» WHAT IS EXPECTED: Report every line of the data that includes "photomicrograph".

» MATERIAL PROVIDED:
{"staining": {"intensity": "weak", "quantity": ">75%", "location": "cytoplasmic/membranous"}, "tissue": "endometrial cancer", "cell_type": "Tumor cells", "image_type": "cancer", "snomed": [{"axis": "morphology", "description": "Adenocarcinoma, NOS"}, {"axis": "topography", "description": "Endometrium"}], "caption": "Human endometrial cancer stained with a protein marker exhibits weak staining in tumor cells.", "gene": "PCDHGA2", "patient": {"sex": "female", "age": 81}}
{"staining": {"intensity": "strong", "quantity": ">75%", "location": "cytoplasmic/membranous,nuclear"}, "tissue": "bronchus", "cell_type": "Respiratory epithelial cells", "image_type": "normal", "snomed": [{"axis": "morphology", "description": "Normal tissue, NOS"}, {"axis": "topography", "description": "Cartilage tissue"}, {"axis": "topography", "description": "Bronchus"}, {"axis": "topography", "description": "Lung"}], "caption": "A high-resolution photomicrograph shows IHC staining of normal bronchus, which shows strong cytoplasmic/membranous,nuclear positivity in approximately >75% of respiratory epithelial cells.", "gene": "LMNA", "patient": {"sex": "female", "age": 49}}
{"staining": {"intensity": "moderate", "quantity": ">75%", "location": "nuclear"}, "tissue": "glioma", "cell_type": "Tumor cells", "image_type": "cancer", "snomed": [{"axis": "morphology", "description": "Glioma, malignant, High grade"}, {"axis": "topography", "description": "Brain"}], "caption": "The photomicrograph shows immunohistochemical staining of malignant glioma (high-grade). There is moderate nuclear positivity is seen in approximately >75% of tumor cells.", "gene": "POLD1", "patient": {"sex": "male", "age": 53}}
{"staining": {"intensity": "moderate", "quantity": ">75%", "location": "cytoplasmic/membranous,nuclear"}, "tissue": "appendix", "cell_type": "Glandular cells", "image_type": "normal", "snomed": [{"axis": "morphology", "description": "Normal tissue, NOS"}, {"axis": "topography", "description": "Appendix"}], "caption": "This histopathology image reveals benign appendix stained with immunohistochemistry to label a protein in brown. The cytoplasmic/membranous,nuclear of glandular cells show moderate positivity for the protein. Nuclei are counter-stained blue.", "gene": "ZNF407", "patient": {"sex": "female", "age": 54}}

» FINAL ANSWER:
{"staining": {"intensity": "strong", "quantity": ">75%", "location": "cytoplasmic/membranous,nuclear"}, "tissue": "bronchus", "cell_type": "Respiratory epithelial cells", "image_type": "normal", "snomed": [{"axis": "morphology", "description": "Normal tissue, NOS"}, {"axis": "topography", "description": "Cartilage tissue"}, {"axis": "topography", "description": "Bronchus"}, {"axis": "topography", "description": "Lung"}], "caption": "A high-resolution photomicrograph shows IHC staining of normal bronchus, which shows strong cytoplasmic/membranous,nuclear positivity in approximately >75% of respiratory epithelial cells.", "gene": "LMNA", "patient": {"sex": "female", "age": 49}}
{"staining": {"intensity": "moderate", "quantity": ">75%", "location": "nuclear"}, "tissue": "glioma", "cell_type": "Tumor cells", "image_type": "cancer", "snomed": [{"axis": "morphology", "description": "Glioma, malignant, High grade"}, {"axis": "topography", "description": "Brain"}], "caption": "The photomicrograph shows immunohistochemical staining of malignant glioma (high-grade). There is moderate nuclear positivity is seen in approximately >75% of tumor cells.", "gene": "POLD1", "patient": {"sex": "male", "age": 53}}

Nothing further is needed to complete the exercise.